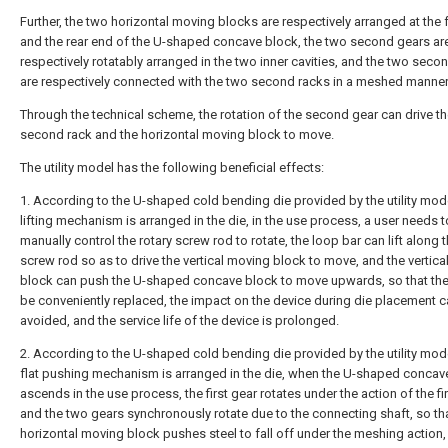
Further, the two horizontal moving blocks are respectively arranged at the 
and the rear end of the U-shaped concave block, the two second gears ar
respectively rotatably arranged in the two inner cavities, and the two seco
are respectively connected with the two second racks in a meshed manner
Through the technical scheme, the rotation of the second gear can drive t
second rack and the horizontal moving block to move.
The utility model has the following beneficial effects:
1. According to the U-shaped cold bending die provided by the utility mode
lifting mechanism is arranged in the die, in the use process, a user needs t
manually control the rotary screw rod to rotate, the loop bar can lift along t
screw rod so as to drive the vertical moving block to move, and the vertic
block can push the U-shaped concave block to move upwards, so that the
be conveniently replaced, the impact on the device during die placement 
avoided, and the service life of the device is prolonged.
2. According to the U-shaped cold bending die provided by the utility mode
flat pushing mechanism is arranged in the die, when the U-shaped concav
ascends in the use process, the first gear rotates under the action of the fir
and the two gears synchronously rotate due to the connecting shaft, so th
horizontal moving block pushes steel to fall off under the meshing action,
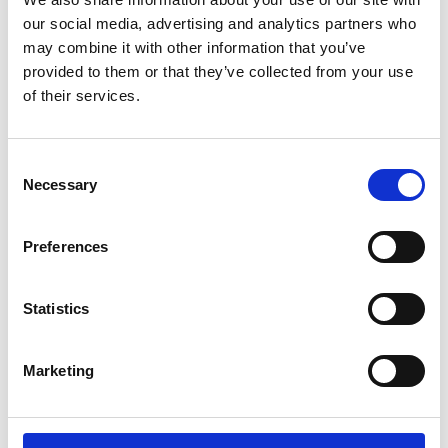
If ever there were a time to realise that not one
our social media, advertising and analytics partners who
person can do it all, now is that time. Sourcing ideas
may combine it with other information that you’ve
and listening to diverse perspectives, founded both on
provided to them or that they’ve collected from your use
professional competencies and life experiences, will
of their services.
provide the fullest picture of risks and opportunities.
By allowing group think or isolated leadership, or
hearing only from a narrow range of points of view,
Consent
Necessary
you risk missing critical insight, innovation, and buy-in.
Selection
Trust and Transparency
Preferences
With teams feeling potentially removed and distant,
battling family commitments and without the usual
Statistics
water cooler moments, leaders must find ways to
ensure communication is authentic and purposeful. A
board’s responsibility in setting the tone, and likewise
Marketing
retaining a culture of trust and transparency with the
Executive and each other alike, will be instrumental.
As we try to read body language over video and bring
...
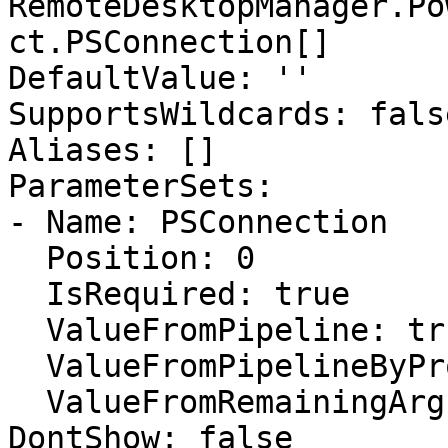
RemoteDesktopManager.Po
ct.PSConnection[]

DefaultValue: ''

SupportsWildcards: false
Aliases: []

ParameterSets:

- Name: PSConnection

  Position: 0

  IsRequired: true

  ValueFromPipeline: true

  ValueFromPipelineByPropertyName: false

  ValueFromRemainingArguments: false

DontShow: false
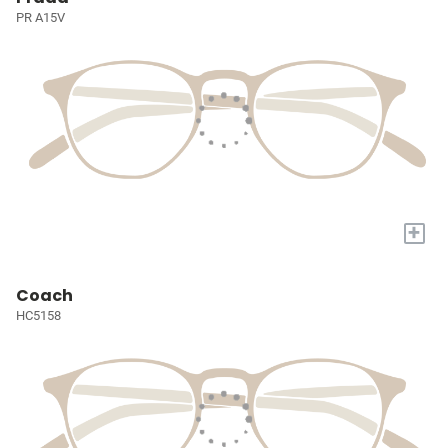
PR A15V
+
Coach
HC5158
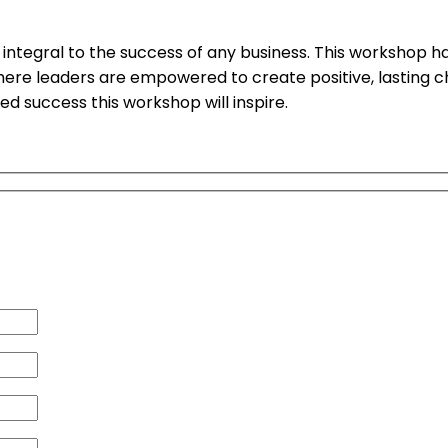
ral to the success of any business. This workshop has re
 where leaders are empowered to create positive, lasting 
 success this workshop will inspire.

* [PROBLEM TO WORK ON]:
Print exactly the lines above, between the one holding "ensure communication is" and the one holding "As we try to", inclusive, and nothing besides.

* [TASK OUTPUT]:
ensure communication is authentic and purposeful. A
board’s responsibility in setting the tone, and likewise
Marketing
retaining a culture of trust and transparency with the
Executive and each other alike, will be instrumental.
As we try to read body language over video and bring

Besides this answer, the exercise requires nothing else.